Macedonian cuisine is just another symbol of Macedonia’s rich tradition. A large number of dishes that were eaten in Macedonia in the past, are still consumed today, a little changed, but still delicious. And the best of Macedonia can be seen through Macedonian cuisine. It is an inherent part of tradition. Macedonian food is one of the most delicious in the world. The secret of its irreplaceable flavor is that it’s been prepared the same way for centuries: with lots of love. Some recipes have been restored and adapted to the present day. In Gostivar are serve traditional tasty dishes. In his kitchen, they give a special attention to fresh regional ingredients and dishes.

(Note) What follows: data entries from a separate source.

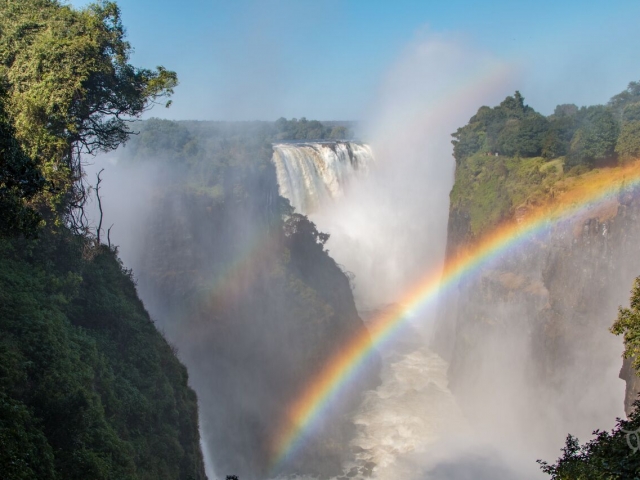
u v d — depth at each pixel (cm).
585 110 6303
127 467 2064
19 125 2598
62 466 1803
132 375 2716
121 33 3222
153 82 3219
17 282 2450
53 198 2664
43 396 1942
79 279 2805
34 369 2045
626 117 5922
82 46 2811
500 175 6012
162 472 2409
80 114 3011
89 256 3109
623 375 3447
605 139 4966
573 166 5241
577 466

Yogurtlitava is a traditional Macedonian spring dish served in Gostivar that combines meat, rice, and a mixture of eggs and yogurt or sour milk baked in a casserole pot. It is normally prepared with lamb, but veal, beef, or any other type of meat can serve as a replacement.
This dish is traditionally prepared for Easter in many households across the country, but especially in Bitola, where the family lunch gatherings for this holiday are incomplete without it. The dish is usually accompanied by scallions, fresh salads, and a glass of red wine.

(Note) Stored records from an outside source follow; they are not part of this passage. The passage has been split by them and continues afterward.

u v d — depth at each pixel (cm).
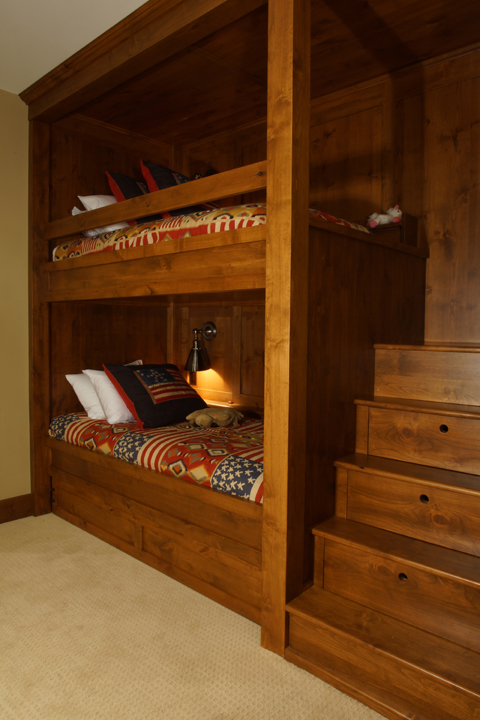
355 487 186
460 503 159
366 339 211
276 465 163
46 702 146
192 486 204
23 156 293
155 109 302
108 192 329
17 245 294
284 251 157
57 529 277
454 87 251
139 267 221
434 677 130
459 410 177
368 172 278
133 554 241
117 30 212
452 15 213
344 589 171
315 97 293
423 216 266
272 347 162
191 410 290
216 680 155
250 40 229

Stinging nettle soup is a traditional Gostivar dish typically made with young or dried nettle leaves that are cooked in water along with a little oil or butter, flour, garlic, onions, and (optionally) milk. The humble stinging nettle is an essential ingredient in traditional North Macedonian cuisine as well as in its neighboring cuisines.
This soup is served hot, typically with sour milk, sour cream, or kefir.
Cironka is a Gostivar dish made from a type of fish known as common bleak. The fishes are salted and left to ferment for a few days, then they are threaded and left to dry and harden. After the lengthy process, the fishes are fried and placed in hot water in order to dissipate some of the saltiness.
The dish is traditionally served with oil, garlic, mint, and vinegar.